- WORK ITEM
Reproduce, exactly and only, the lines of the data that follows from the one containing "abb trendeket generál, és" down to the one containing "- Gottesdienste", without pictures.

** RECORDS SUPPLIED follows **

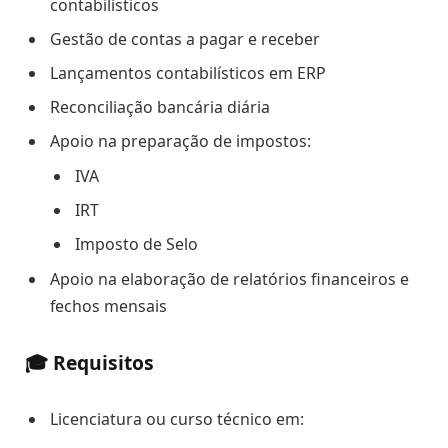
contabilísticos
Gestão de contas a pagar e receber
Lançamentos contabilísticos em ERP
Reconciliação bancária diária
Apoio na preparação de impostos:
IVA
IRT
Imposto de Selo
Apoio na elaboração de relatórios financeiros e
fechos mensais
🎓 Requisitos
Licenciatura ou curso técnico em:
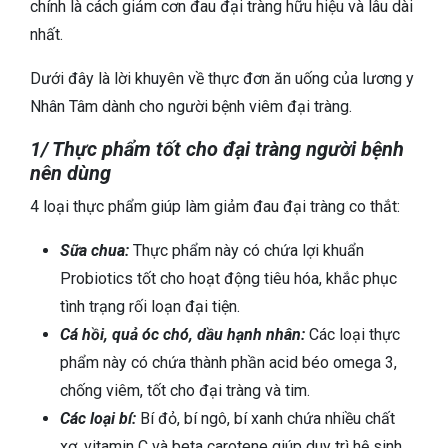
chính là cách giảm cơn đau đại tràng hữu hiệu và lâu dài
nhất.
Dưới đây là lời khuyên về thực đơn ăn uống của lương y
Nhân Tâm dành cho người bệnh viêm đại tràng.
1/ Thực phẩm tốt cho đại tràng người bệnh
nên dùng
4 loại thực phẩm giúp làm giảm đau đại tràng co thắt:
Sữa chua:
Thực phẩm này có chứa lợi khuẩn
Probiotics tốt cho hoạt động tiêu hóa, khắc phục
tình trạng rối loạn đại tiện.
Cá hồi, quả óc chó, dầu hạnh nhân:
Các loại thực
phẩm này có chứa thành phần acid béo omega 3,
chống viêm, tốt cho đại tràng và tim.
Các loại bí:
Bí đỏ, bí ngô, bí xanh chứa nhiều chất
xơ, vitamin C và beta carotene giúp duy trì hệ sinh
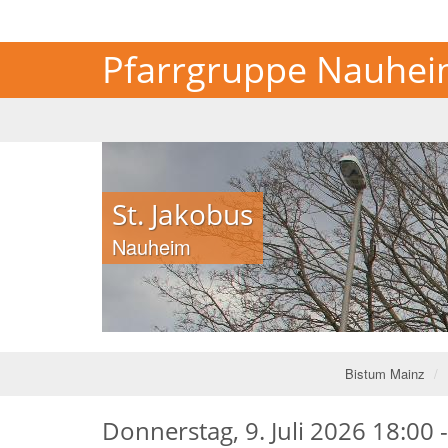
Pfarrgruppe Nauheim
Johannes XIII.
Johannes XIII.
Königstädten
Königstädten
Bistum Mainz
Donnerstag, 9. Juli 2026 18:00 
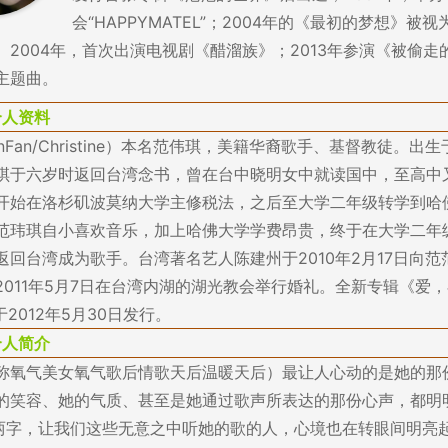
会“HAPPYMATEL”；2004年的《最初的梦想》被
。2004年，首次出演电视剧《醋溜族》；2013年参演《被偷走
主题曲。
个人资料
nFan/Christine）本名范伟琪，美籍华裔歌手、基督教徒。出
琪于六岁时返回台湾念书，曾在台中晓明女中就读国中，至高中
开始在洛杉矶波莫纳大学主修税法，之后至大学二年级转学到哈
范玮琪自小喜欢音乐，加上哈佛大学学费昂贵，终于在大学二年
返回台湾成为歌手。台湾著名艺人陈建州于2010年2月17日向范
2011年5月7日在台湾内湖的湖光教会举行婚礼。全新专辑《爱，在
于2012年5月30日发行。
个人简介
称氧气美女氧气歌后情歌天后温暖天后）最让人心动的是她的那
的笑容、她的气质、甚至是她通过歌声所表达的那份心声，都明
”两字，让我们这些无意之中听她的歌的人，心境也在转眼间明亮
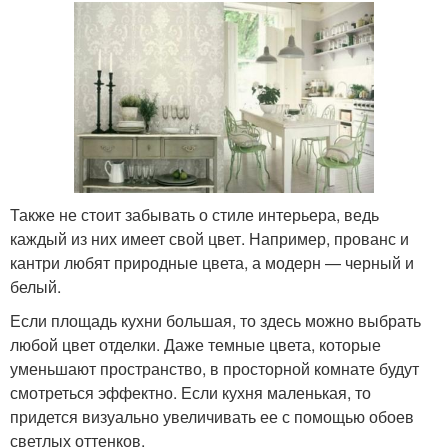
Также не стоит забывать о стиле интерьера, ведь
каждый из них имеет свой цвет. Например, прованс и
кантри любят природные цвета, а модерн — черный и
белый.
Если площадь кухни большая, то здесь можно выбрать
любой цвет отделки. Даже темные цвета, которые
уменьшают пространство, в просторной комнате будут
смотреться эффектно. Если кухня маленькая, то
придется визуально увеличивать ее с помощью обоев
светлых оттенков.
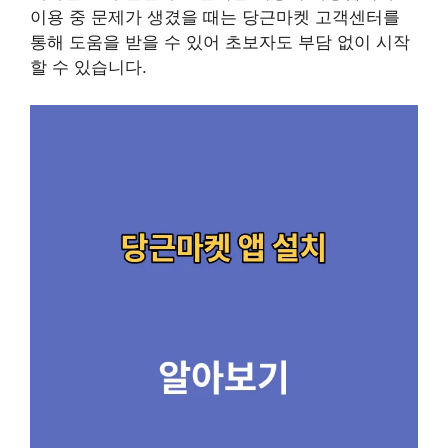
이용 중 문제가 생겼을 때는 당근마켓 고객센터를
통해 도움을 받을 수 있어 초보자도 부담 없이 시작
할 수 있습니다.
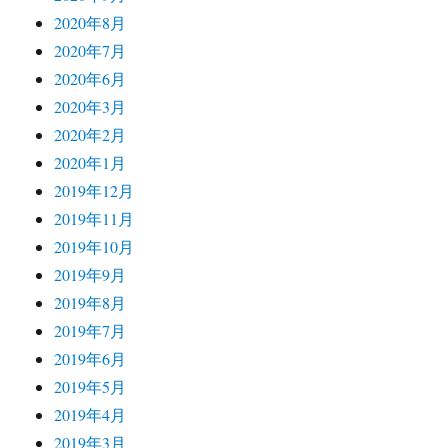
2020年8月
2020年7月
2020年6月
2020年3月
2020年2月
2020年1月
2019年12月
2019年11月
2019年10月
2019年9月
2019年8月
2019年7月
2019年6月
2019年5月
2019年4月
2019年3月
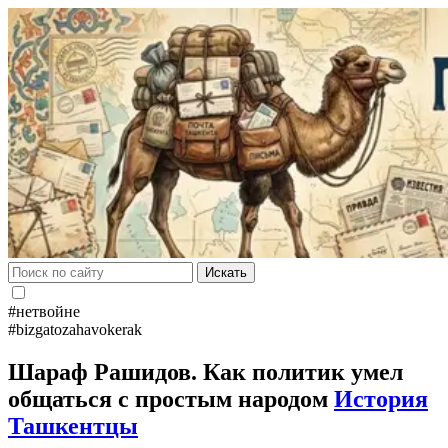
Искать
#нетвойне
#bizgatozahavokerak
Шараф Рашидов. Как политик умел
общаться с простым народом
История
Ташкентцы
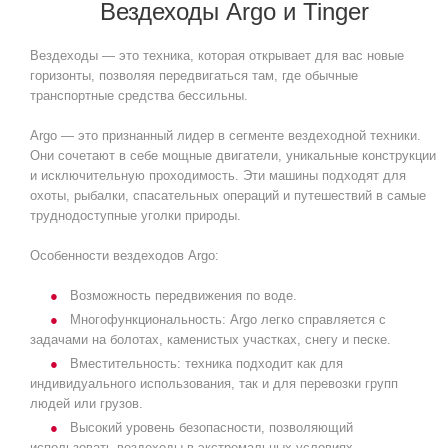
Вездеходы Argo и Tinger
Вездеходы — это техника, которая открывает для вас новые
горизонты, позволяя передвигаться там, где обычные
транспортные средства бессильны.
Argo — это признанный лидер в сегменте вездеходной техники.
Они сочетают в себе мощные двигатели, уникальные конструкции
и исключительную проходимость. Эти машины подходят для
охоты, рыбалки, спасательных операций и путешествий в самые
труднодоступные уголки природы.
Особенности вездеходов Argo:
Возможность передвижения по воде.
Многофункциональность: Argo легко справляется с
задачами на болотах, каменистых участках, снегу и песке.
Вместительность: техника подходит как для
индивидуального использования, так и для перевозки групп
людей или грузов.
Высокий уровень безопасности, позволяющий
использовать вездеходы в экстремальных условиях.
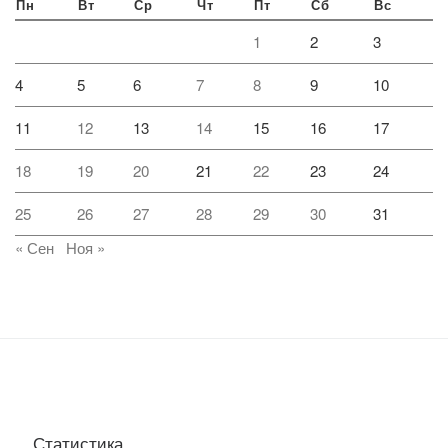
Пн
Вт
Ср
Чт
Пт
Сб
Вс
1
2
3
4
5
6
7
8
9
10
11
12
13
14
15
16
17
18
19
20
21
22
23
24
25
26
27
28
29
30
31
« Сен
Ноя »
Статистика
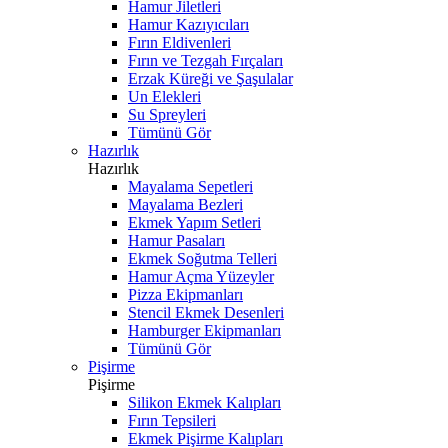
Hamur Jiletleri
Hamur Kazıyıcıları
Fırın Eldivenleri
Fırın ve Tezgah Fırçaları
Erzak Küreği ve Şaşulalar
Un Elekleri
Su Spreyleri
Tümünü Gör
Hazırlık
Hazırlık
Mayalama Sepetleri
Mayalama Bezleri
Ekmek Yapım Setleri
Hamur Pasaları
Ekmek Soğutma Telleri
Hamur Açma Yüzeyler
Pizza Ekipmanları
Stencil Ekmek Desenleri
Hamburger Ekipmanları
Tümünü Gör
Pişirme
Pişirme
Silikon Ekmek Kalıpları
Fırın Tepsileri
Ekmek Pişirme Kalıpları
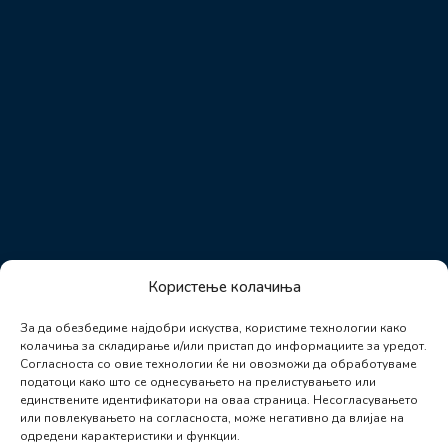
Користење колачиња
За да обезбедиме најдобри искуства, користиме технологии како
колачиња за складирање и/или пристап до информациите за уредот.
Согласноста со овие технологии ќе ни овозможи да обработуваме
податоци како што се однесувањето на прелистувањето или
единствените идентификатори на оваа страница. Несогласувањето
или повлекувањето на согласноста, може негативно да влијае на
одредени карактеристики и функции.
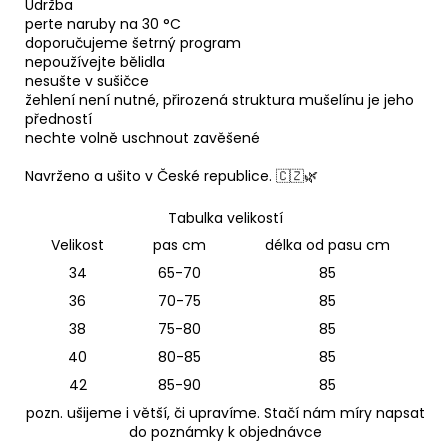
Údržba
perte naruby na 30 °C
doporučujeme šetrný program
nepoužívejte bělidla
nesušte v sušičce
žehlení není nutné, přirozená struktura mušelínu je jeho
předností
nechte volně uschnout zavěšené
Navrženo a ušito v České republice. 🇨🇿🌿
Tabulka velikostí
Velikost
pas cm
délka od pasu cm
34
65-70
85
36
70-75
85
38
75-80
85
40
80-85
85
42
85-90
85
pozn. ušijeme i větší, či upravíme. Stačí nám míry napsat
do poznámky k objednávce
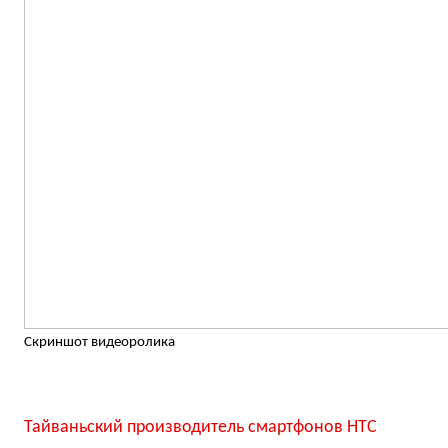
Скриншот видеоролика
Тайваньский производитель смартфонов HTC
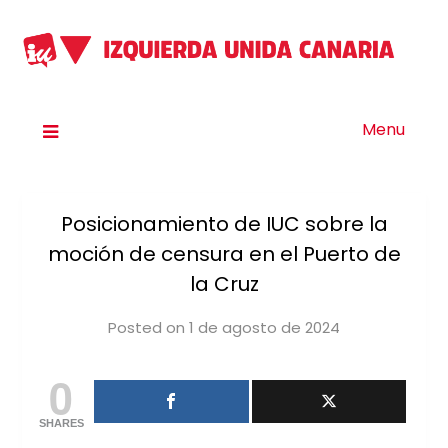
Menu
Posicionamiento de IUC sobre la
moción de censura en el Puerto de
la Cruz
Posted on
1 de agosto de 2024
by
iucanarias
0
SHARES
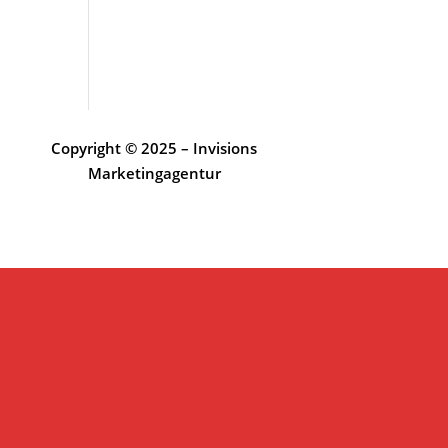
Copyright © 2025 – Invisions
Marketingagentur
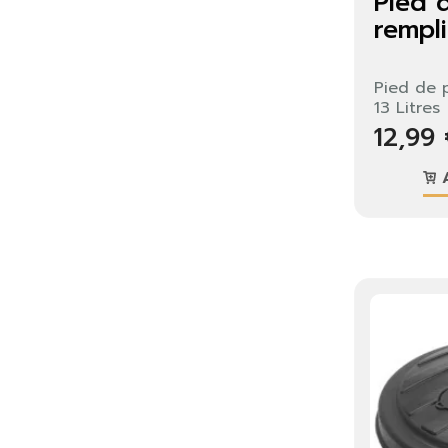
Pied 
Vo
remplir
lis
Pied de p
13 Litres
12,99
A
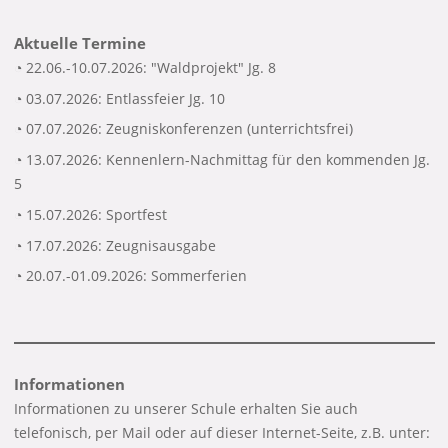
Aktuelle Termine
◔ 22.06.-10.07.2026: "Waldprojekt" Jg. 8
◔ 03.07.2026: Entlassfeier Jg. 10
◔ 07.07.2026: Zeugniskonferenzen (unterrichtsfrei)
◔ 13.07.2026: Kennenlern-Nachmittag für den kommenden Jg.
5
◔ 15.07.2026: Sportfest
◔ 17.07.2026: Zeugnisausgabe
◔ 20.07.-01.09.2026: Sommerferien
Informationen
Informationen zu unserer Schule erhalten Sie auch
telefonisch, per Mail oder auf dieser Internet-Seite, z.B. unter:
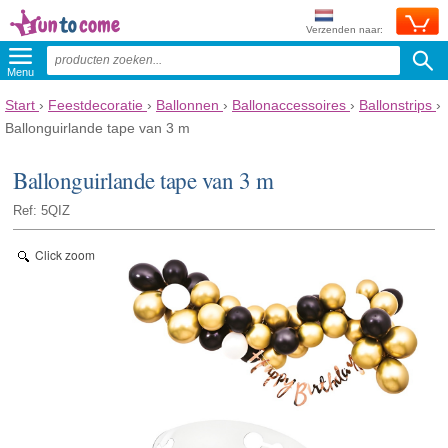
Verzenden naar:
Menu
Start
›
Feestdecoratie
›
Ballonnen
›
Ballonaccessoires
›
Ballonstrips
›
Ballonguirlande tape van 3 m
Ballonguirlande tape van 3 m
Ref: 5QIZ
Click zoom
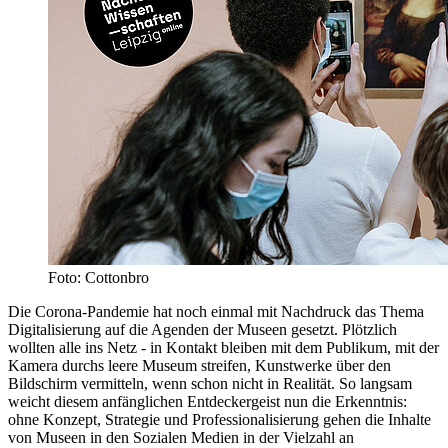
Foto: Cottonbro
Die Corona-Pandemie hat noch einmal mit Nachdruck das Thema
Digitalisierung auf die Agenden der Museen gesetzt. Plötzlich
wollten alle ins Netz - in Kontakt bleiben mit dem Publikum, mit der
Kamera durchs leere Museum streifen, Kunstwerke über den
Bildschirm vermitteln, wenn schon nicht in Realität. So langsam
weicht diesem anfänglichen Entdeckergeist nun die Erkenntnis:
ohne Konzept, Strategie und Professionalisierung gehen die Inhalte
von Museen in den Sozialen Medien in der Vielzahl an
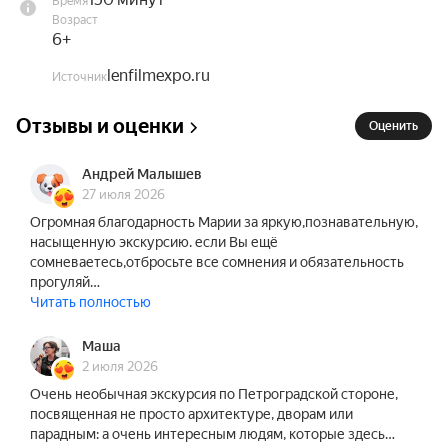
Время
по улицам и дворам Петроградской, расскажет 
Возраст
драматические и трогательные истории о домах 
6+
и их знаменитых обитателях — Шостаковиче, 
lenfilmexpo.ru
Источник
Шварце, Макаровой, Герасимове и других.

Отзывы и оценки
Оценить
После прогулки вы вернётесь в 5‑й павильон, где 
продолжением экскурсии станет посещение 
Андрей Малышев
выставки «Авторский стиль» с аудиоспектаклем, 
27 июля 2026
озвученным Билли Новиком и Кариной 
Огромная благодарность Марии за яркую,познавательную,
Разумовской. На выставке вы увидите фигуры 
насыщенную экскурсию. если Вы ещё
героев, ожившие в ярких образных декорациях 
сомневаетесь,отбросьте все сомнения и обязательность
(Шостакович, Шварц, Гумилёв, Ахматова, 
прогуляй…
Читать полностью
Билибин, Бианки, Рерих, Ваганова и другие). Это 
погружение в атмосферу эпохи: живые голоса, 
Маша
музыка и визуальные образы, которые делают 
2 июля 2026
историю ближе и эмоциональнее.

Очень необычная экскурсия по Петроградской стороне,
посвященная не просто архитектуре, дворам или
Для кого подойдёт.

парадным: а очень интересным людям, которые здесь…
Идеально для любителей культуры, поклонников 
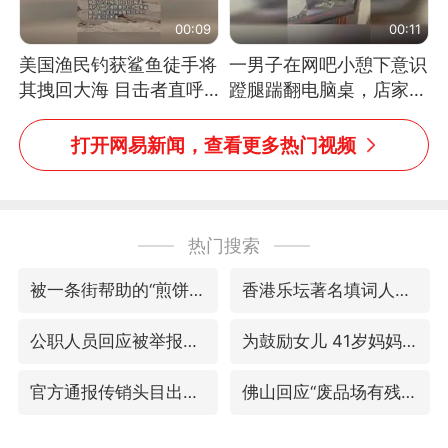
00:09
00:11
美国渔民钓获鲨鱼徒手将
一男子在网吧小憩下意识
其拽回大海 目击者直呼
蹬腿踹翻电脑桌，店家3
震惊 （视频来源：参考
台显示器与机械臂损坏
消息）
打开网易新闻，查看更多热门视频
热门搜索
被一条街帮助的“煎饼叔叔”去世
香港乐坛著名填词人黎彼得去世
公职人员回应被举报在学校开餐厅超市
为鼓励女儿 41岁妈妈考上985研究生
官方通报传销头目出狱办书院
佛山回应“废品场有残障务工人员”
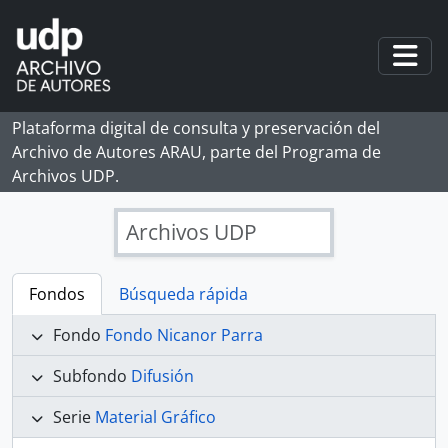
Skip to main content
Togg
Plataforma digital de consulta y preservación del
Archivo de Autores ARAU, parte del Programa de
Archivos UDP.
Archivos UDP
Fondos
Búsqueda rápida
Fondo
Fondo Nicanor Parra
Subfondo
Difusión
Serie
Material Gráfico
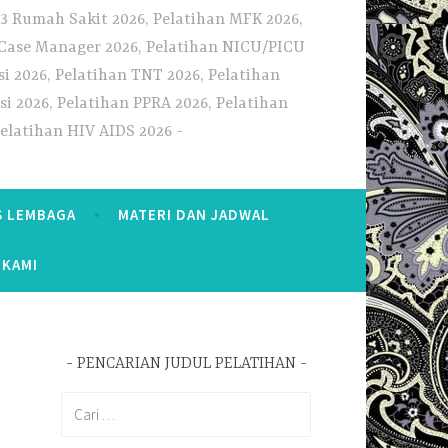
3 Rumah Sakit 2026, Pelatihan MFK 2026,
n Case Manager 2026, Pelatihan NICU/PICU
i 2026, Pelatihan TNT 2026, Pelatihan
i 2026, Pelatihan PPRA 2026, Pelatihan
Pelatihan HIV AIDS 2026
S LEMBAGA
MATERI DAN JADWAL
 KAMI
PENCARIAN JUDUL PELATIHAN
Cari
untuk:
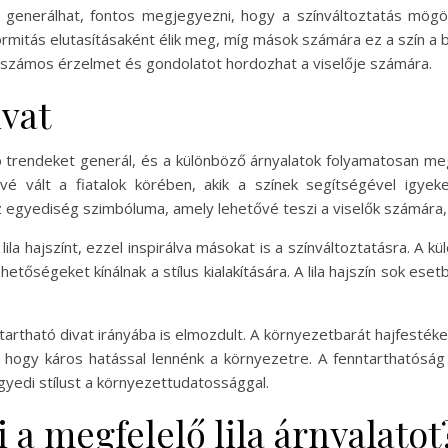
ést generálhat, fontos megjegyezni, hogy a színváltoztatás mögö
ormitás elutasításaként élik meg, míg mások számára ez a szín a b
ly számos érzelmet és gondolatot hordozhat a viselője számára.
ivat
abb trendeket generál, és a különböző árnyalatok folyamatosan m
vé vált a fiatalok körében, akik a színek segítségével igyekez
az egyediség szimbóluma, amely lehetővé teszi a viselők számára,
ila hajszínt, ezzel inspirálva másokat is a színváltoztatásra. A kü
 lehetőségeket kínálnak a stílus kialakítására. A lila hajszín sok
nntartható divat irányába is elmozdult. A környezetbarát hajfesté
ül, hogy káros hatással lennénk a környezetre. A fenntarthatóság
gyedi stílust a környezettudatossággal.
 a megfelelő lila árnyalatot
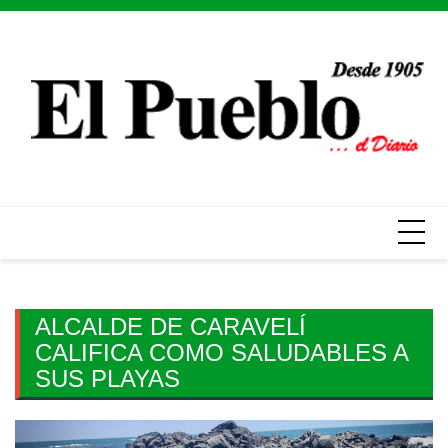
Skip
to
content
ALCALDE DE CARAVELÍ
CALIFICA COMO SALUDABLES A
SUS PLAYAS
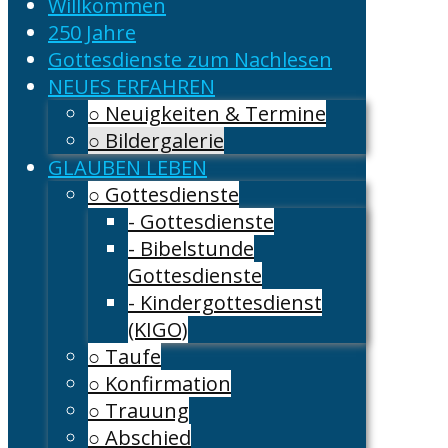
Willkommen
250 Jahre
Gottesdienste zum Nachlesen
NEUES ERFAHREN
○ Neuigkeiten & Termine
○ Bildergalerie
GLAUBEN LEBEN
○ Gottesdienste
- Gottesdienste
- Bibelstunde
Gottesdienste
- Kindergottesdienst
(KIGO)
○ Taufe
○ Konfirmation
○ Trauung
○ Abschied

** End of RECORDS SUPPLIED **

- SOLUTION
abb trendeket generál, és a különböző árnyalatok folyamatosan m
vé vált a fiatalok körében, akik a színek segítségével igyekez
az egyediség szimbóluma, amely lehetővé teszi a viselők számára,
ila hajszínt, ezzel inspirálva másokat is a színváltoztatásra. A kü
 lehetőségeket kínálnak a stílus kialakítására. A lila hajszín sok
nntartható divat irányába is elmozdult. A környezetbarát hajfesté
ül, hogy káros hatással lennénk a környezetre. A fenntarthatóság
gyedi stílust a környezettudatossággal.
 a megfelelő lila árnyalatot
Skip
to
content
ALCALDE DE CARAVELÍ
CALIFICA COMO SALUDABLES A
SUS PLAYAS
Willkommen
250 Jahre
Gottesdienste zum Nachlesen
NEUES ERFAHREN
○ Neuigkeiten & Termine
○ Bildergalerie
GLAUBEN LEBEN
○ Gottesdienste
- Gottesdienste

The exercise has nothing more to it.